Liza también suspiró.

—Mañana mismo —respondió su hermano.

—Me abandona aquí y Dios sabe para qué, con lo fácil que le hubiera sido conseguir un ascenso... —La princesa María no la escuchaba y siguiendo el hilo de sus propios pensamientos se volvió hacia su cuñada y con una cariñosa mirada le señaló su vientre—. ¿Será pronto? —dijo.

—Dos meses —respondió ella.

—¿Y no tienes miedo? —preguntó la princesa María, besándola de nuevo. El príncipe Andréi frunció el ceño ante esta pregunta. Los labios de Liza se curvaron en una mueca. Acercó su rostro al de su cuñada y de nuevo, inesperadamente, rompió a llorar.

—Le hace falta descansar —dijo el príncipe Andréi—. ¿No es cierto, Liza? Llévala a su cuarto y yo iré a ver a nuestro padre. ¿Cómo está, igual que siempre?

—Exactamente igual, no sé qué te parecerá a ti —respondió con alegría la princesa.

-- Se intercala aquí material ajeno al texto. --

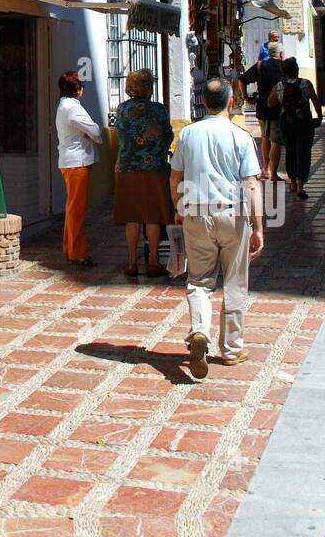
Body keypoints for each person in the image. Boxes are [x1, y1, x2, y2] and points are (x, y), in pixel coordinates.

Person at [170, 78, 264, 379]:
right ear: (231, 102)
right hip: (232, 215)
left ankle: (199, 331)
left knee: (199, 281)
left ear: (203, 103)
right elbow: (251, 183)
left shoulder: (187, 134)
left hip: (196, 213)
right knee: (235, 281)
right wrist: (258, 225)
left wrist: (179, 208)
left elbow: (175, 178)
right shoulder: (241, 135)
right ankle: (232, 349)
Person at [113, 68, 173, 281]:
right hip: (153, 169)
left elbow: (120, 134)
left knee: (132, 217)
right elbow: (168, 134)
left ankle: (131, 262)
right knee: (153, 216)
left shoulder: (122, 109)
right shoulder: (158, 110)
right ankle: (154, 262)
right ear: (149, 87)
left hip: (127, 168)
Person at [56, 70, 102, 267]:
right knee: (77, 209)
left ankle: (70, 247)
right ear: (76, 89)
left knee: (72, 207)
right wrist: (92, 134)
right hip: (78, 163)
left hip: (70, 161)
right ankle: (78, 252)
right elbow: (95, 130)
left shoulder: (63, 106)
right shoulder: (74, 109)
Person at [267, 59, 322, 200]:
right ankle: (300, 186)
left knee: (290, 151)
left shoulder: (279, 86)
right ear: (297, 70)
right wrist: (319, 117)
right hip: (304, 121)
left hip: (287, 121)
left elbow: (270, 103)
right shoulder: (305, 84)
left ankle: (292, 182)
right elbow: (315, 100)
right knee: (304, 151)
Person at [241, 41, 284, 182]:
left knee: (265, 138)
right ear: (281, 54)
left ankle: (266, 169)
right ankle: (274, 174)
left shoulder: (260, 66)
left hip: (263, 106)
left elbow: (242, 79)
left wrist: (246, 97)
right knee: (276, 140)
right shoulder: (284, 66)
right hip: (279, 106)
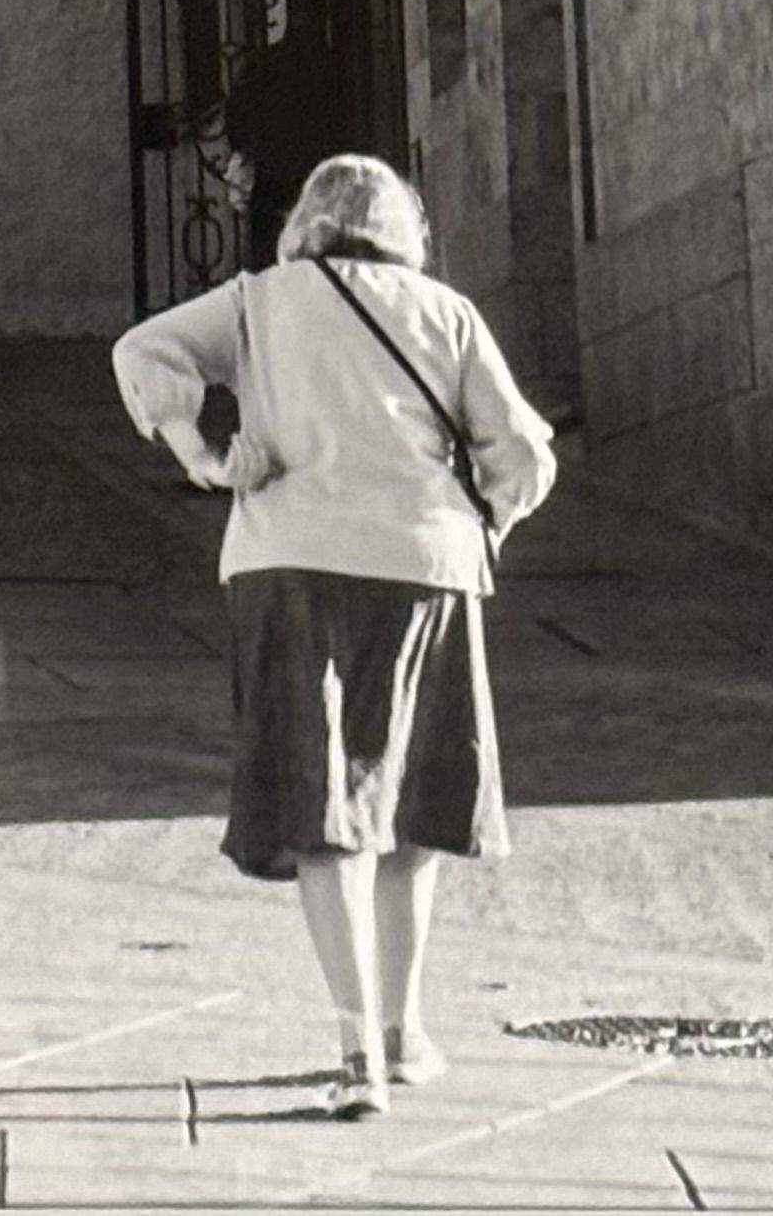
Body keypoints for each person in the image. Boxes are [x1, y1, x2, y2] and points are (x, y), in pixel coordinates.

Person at [111, 152, 554, 1121]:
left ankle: (354, 1048)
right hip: (422, 570)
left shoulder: (254, 302)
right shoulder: (444, 312)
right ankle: (404, 1034)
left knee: (325, 807)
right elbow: (520, 452)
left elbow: (142, 349)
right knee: (413, 813)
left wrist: (205, 458)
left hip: (287, 562)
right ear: (405, 227)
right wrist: (487, 522)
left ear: (302, 221)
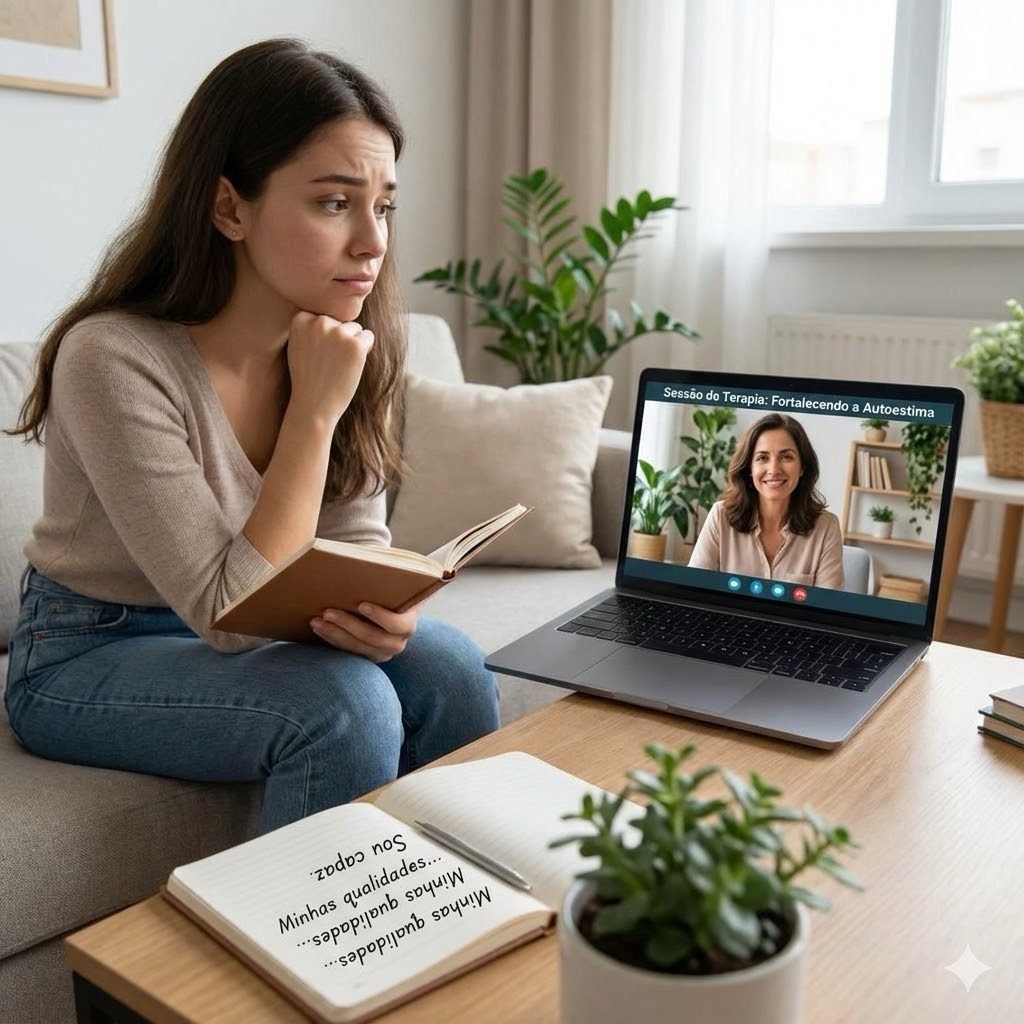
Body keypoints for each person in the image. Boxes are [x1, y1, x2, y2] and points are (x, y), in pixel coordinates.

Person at [3, 39, 499, 835]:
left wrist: (384, 612)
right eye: (335, 203)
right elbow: (229, 615)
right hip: (86, 653)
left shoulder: (347, 338)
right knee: (343, 706)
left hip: (258, 622)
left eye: (385, 205)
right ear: (230, 207)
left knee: (451, 667)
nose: (373, 242)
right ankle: (317, 945)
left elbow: (351, 553)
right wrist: (313, 412)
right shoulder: (113, 356)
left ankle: (456, 911)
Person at [688, 413, 845, 589]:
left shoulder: (826, 527)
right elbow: (693, 590)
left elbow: (826, 609)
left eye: (786, 457)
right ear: (749, 468)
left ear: (802, 467)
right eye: (762, 458)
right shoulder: (720, 516)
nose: (774, 469)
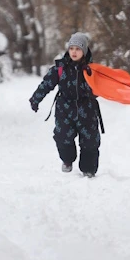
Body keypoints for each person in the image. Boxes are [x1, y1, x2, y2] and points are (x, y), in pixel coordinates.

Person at [29, 32, 102, 178]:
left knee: (90, 141)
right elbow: (47, 84)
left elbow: (105, 87)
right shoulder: (60, 68)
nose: (74, 52)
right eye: (72, 48)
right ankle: (67, 160)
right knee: (63, 137)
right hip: (65, 109)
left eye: (78, 49)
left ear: (84, 51)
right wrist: (36, 99)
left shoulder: (92, 70)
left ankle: (88, 169)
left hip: (86, 109)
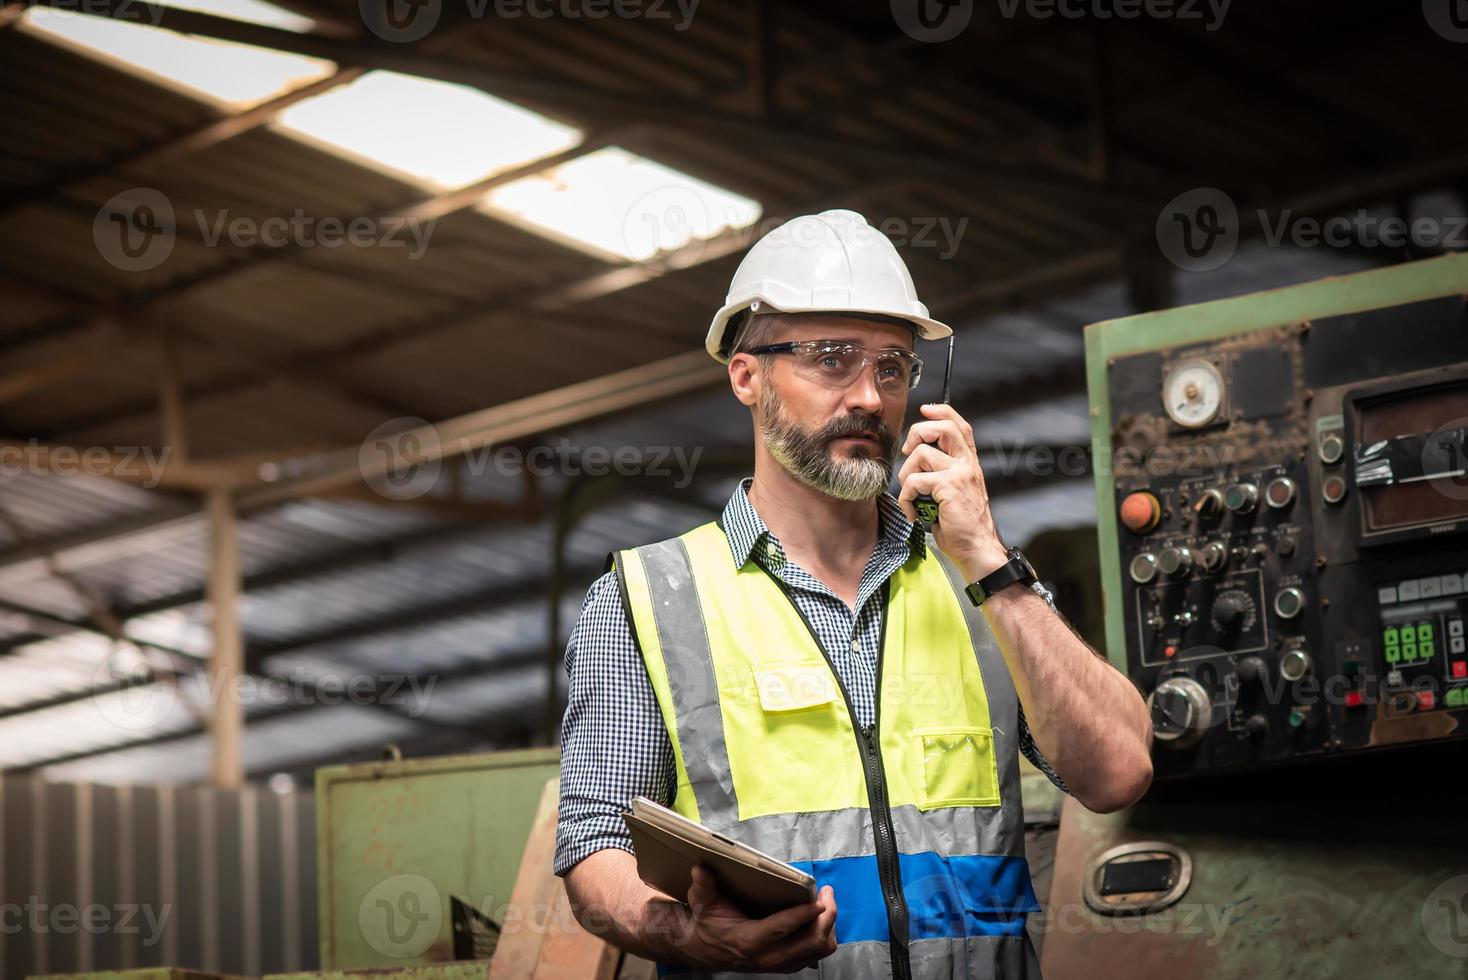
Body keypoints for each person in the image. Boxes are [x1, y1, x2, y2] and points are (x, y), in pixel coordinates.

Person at [554, 210, 1152, 978]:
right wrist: (693, 938)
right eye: (832, 360)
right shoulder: (649, 599)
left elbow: (1117, 773)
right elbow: (593, 848)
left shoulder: (982, 585)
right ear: (747, 374)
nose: (870, 396)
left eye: (893, 367)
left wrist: (986, 558)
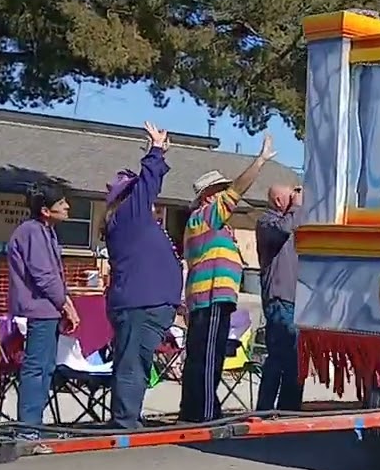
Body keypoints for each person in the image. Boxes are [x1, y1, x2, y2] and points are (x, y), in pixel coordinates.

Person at [179, 134, 275, 423]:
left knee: (201, 355)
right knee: (209, 357)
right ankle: (207, 412)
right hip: (211, 296)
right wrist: (260, 161)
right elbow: (237, 189)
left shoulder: (209, 223)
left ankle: (193, 411)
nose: (228, 196)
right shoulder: (206, 215)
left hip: (209, 298)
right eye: (220, 191)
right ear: (209, 196)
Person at [102, 122, 184, 430]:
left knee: (136, 361)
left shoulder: (133, 222)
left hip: (144, 303)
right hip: (139, 304)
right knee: (133, 363)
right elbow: (149, 182)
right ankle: (125, 422)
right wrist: (156, 150)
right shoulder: (129, 214)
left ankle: (128, 417)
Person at [7, 184, 79, 447]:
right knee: (36, 369)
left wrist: (64, 303)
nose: (67, 207)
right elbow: (44, 275)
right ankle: (27, 430)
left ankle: (34, 426)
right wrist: (66, 305)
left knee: (46, 368)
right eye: (61, 203)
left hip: (48, 310)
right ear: (45, 210)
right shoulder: (31, 232)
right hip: (37, 310)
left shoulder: (46, 231)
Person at [255, 184, 303, 413]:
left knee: (295, 360)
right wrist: (296, 207)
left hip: (296, 300)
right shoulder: (266, 222)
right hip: (278, 299)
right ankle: (264, 410)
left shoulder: (292, 222)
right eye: (289, 197)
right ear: (277, 200)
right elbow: (283, 230)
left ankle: (288, 410)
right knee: (278, 358)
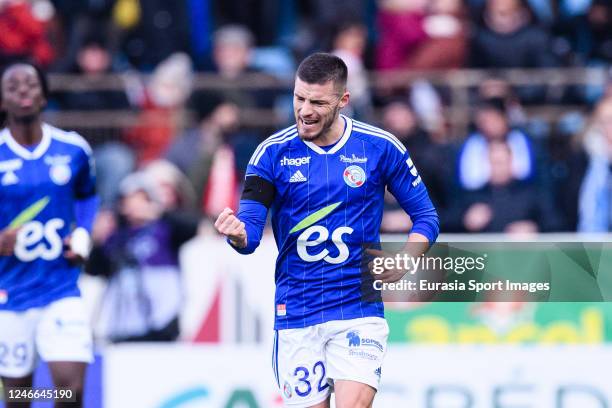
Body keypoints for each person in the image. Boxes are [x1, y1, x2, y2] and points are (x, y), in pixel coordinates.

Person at [214, 53, 439, 408]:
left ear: (343, 101)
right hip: (297, 312)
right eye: (299, 98)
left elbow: (426, 216)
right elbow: (251, 233)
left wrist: (406, 259)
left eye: (318, 102)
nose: (305, 110)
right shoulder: (270, 154)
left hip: (357, 308)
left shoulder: (379, 147)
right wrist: (238, 234)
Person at [0, 63, 98, 408]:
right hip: (9, 295)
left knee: (69, 394)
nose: (23, 91)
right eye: (13, 86)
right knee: (17, 398)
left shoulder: (73, 149)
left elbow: (88, 196)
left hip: (60, 289)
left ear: (44, 94)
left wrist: (84, 233)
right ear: (2, 100)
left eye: (30, 84)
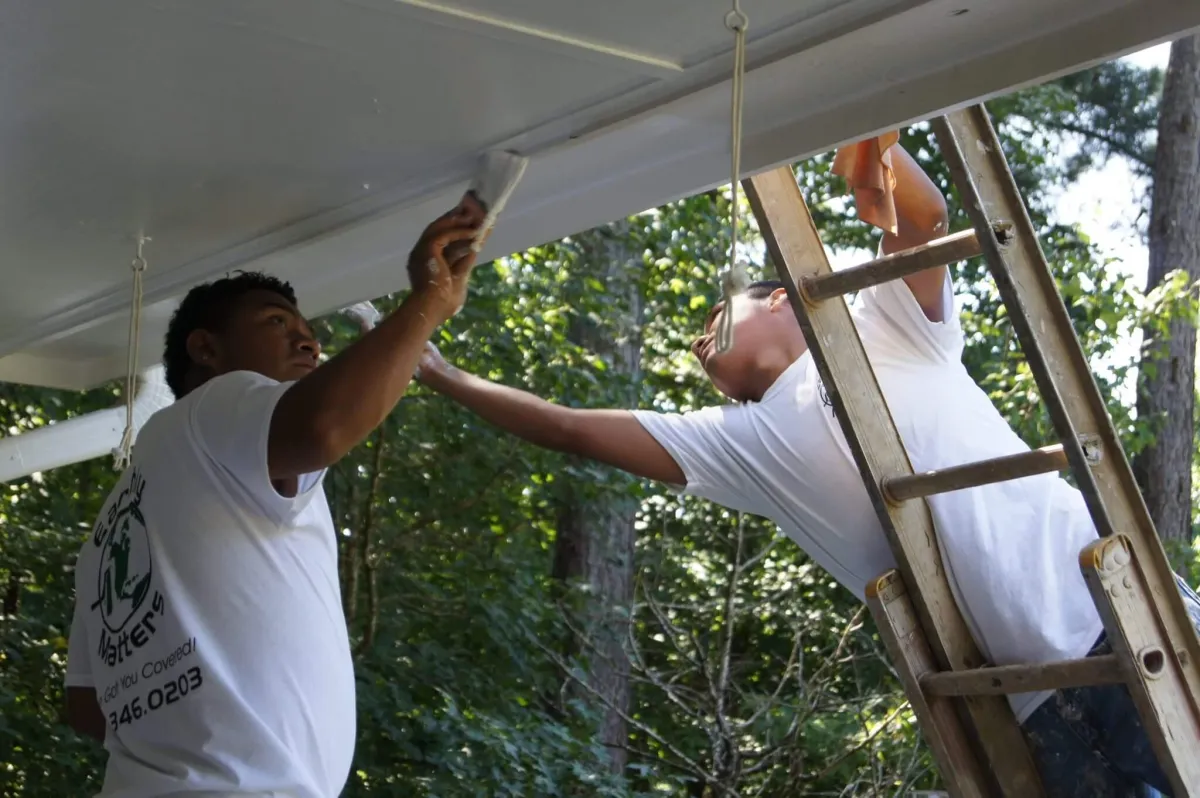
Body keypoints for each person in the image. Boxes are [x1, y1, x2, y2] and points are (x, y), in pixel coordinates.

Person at [413, 137, 1200, 797]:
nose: (700, 338)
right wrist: (437, 369)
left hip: (1118, 605)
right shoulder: (740, 442)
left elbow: (924, 218)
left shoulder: (874, 316)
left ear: (785, 301)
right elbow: (570, 429)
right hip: (1031, 703)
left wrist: (876, 150)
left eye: (719, 313)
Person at [63, 196, 488, 797]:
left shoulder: (107, 534)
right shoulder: (216, 405)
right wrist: (429, 303)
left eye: (309, 333)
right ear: (207, 350)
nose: (308, 343)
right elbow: (322, 428)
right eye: (276, 323)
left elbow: (87, 706)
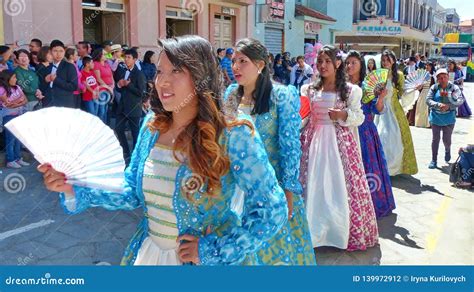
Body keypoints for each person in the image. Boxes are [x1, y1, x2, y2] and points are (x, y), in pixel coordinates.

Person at [37, 35, 287, 266]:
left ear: (201, 77)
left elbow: (272, 208)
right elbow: (130, 191)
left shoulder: (234, 132)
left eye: (176, 70)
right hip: (150, 255)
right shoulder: (152, 125)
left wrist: (217, 249)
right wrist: (73, 187)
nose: (162, 82)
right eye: (159, 72)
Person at [224, 38, 316, 265]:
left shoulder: (281, 95)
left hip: (270, 188)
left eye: (242, 61)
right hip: (232, 185)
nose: (235, 67)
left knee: (274, 251)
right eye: (234, 61)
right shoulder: (230, 94)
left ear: (260, 65)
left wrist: (288, 190)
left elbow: (291, 147)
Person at [300, 45, 378, 251]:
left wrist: (342, 116)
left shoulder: (351, 91)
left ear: (337, 63)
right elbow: (305, 116)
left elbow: (359, 117)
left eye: (327, 61)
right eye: (319, 61)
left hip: (340, 144)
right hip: (312, 143)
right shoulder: (309, 89)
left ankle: (337, 231)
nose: (322, 65)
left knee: (339, 185)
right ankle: (312, 232)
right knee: (313, 183)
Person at [346, 50, 395, 218]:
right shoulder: (341, 85)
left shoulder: (367, 86)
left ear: (361, 65)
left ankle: (370, 205)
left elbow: (377, 109)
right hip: (345, 131)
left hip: (364, 131)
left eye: (353, 63)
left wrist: (380, 98)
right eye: (347, 63)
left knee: (368, 168)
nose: (349, 66)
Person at [374, 50, 418, 176]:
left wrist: (413, 90)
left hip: (394, 110)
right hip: (379, 109)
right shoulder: (377, 74)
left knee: (394, 138)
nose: (385, 62)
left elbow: (403, 93)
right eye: (383, 60)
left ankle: (393, 168)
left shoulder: (398, 75)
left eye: (388, 60)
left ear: (393, 60)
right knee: (381, 137)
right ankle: (382, 167)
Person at [113, 49, 146, 165]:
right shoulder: (122, 71)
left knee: (135, 132)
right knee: (118, 129)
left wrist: (129, 85)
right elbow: (118, 88)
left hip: (133, 107)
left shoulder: (139, 74)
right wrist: (119, 84)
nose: (126, 60)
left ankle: (136, 155)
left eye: (129, 57)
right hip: (122, 106)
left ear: (135, 59)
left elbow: (141, 92)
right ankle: (125, 152)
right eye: (125, 57)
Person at [426, 68, 464, 169]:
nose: (442, 79)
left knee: (446, 139)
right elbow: (428, 100)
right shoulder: (434, 88)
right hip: (436, 118)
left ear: (448, 77)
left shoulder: (454, 88)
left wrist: (449, 106)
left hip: (449, 119)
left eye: (444, 77)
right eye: (440, 78)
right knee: (435, 139)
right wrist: (437, 104)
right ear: (437, 79)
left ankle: (447, 149)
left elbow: (460, 100)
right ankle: (434, 160)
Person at [0, 71, 29, 168]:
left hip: (19, 114)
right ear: (7, 79)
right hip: (8, 116)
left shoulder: (17, 87)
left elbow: (25, 100)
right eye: (13, 77)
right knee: (10, 139)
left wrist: (17, 102)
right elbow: (8, 104)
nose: (16, 79)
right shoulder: (1, 89)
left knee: (18, 138)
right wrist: (19, 101)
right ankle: (10, 160)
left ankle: (18, 158)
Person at [44, 40, 78, 108]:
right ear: (50, 52)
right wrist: (45, 81)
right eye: (55, 51)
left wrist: (56, 80)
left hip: (65, 104)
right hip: (49, 104)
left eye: (61, 51)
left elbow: (73, 86)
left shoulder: (69, 66)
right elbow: (43, 87)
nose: (58, 54)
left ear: (64, 52)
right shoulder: (48, 67)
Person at [92, 49, 114, 123]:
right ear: (99, 55)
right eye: (104, 54)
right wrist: (107, 87)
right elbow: (98, 78)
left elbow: (111, 76)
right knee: (101, 110)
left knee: (106, 110)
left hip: (108, 89)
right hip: (101, 89)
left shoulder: (106, 64)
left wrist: (112, 85)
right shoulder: (96, 64)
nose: (106, 56)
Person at [414, 62, 435, 128]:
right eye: (426, 66)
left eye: (429, 66)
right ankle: (420, 122)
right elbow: (420, 86)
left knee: (426, 108)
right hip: (423, 92)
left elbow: (434, 86)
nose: (427, 67)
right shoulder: (423, 75)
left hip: (429, 92)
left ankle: (427, 123)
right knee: (420, 106)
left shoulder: (432, 76)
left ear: (431, 67)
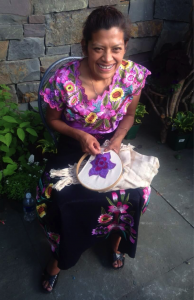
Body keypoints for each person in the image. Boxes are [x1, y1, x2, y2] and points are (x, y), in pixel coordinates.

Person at [36, 6, 151, 292]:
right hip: (73, 145)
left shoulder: (133, 76)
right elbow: (52, 120)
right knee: (67, 199)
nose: (108, 58)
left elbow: (127, 116)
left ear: (125, 47)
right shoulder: (63, 80)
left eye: (116, 49)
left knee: (134, 194)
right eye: (98, 48)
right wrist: (79, 135)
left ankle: (115, 241)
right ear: (85, 45)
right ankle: (61, 259)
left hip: (112, 142)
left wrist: (116, 141)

—¿El mismo horario y los mismos paseos por la alameda? ¿Y el torno? —preguntó el príncipe Andréi con una sonrisa apenas perceptible, que quería decir que, a pesar de todo el amor y el respeto que sentía por su padre, conocía sus debilidades.

—El mismo horario y el torno y también las matemáticas y mis lecciones de geometría —respondió alegremente la princesa María, como si sus lecciones de geometría fueran uno de los más alegres recuerdos de su vida.

XXXV

C
UANDO
hubieron pasado los veinte minutos necesarios para que llegara la hora en la que el anciano príncipe había de levantarse, Tijón fue a llamar al joven príncipe. El anciano hizo una excepción en su modo de vida en honor de la llegada de su hijo; ordenó que le llevaran a sus aposentos mientras se vestía para el almuerzo. El príncipe iba vestido a la antigua usanza, con caftán y empolvado. Y en el momento en el que el príncipe Andréi, sin el rostro y las maneras sombrías que adoptaba en sociedad, sino con el rostro animado que tenía cuando conversaba con Pierre, entró donde su padre, el anciano estaba sentado en el tocador, en un sillón tapizado en cordobán, con un peinador y ofreciendo su cabeza a las manos de Tijón.